The order will “mislead renters into believing that they are protected when they are not,” National Low Income Housing Coalition President and CEO Diane Yentel said in a statement.

“This executive order is reckless and harmful, offering false hope and risking increased confusion and chaos at a time when renters need assurance that they will not be kicked out of their homes during a pandemic,” she added.

The four-month CARES Act moratorium ended July 25, and most states are letting their own temporary protections lapse. At the same time, the federal enhancement to unemployment benefits — a $600-a-week boost that has helped struggling tenants pay at least some of their rent — has also expired.

The expiration of those benefits means somewhere between 19 million and 23 million people — about one in five renters in the U.S. — will be at risk of eviction by the end of next month, according to an analysis by the Aspen Institute.

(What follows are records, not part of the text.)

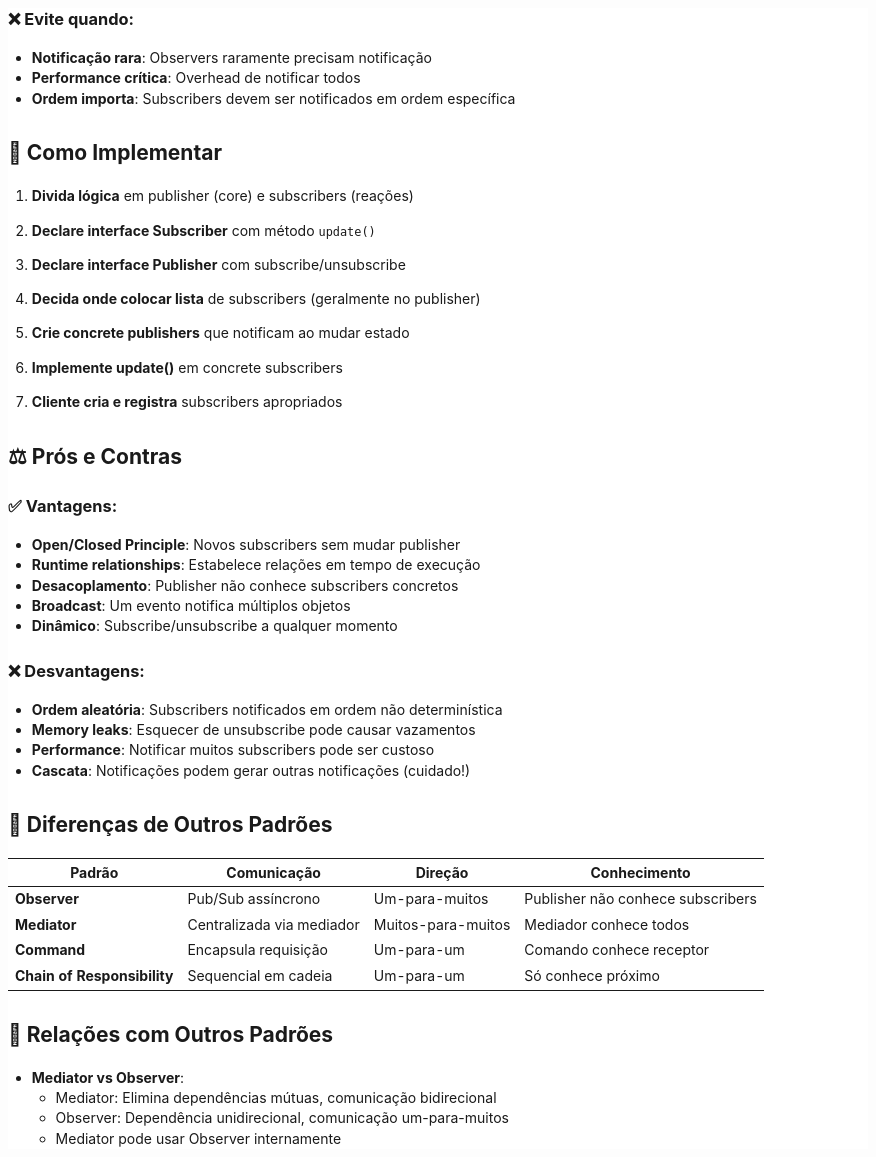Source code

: ### ❌ Evite quando:
- **Notificação rara**: Observers raramente precisam notificação
- **Performance crítica**: Overhead de notificar todos
- **Ordem importa**: Subscribers devem ser notificados em ordem específica

## 🚀 Como Implementar

1. **Divida lógica** em publisher (core) e subscribers (reações)

2. **Declare interface Subscriber** com método `update()`

3. **Declare interface Publisher** com subscribe/unsubscribe

4. **Decida onde colocar lista** de subscribers (geralmente no publisher)

5. **Crie concrete publishers** que notificam ao mudar estado

6. **Implemente update()** em concrete subscribers

7. **Cliente cria e registra** subscribers apropriados

## ⚖️ Prós e Contras

### ✅ Vantagens:
- **Open/Closed Principle**: Novos subscribers sem mudar publisher
- **Runtime relationships**: Estabelece relações em tempo de execução
- **Desacoplamento**: Publisher não conhece subscribers concretos
- **Broadcast**: Um evento notifica múltiplos objetos
- **Dinâmico**: Subscribe/unsubscribe a qualquer momento

### ❌ Desvantagens:
- **Ordem aleatória**: Subscribers notificados em ordem não determinística
- **Memory leaks**: Esquecer de unsubscribe pode causar vazamentos
- **Performance**: Notificar muitos subscribers pode ser custoso
- **Cascata**: Notificações podem gerar outras notificações (cuidado!)

## 🔗 Diferenças de Outros Padrões

| Padrão | Comunicação | Direção | Conhecimento |
|--------|-------------|---------|--------------|
| **Observer** | Pub/Sub assíncrono | Um-para-muitos | Publisher não conhece subscribers |
| **Mediator** | Centralizada via mediador | Muitos-para-muitos | Mediador conhece todos |
| **Command** | Encapsula requisição | Um-para-um | Comando conhece receptor |
| **Chain of Responsibility** | Sequencial em cadeia | Um-para-um | Só conhece próximo |

## 🔗 Relações com Outros Padrões

- **Mediator vs Observer**:
  - Mediator: Elimina dependências mútuas, comunicação bidirecional
  - Observer: Dependência unidirecional, comunicação um-para-muitos
  - Mediator pode usar Observer internamente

Negotiations to renew both measures as part of the next relief package broke down late last week.

Trump, questioned at his Tuesday press conference about the prospect of mass evictions, said, "We are not allowing that to happen.”

“We are stopping evictions," he added, referring to the executive order.

Waters, speaking with housing advocates on Monday, called for the urgent “passage of a statutory extension of the eviction moratorium and the creation of an emergency rental assistance fund.”

The House has passed two bills that would provide $100 billion to help tenants pay their rent, but the Senate has not moved on either piece of legislation.

Saturday’s order hints at rental assistance without specifying an amount or where Treasury and HUD should draw the money from.

HUD twice declined to provide details on what the agency plans to do differently as a result of the order. Treasury said it had no comment.

“We are in close contact with the White House and other federal agencies on the Executive Order and its implementation,” HUD spokesperson Brad Bishop said Tuesday. “We will provide additional information as these discussions continue.”

The White House, meanwhile, is insisting the new order will prevent people from losing their homes.

“There will be no evictions,” economic adviser Larry Kudlow said in an interview with CNN on Sunday.

When the CNN anchor pressed him on whether the order actually stops evictions as some struggling tenants may believe, Kudlow said it will provide a “mechanism” to do that.

“We're setting up a process, a mechanism, OK? I can't predict the future altogether,” he said.

Katy O’Donnell is a financial services reporter for Politico.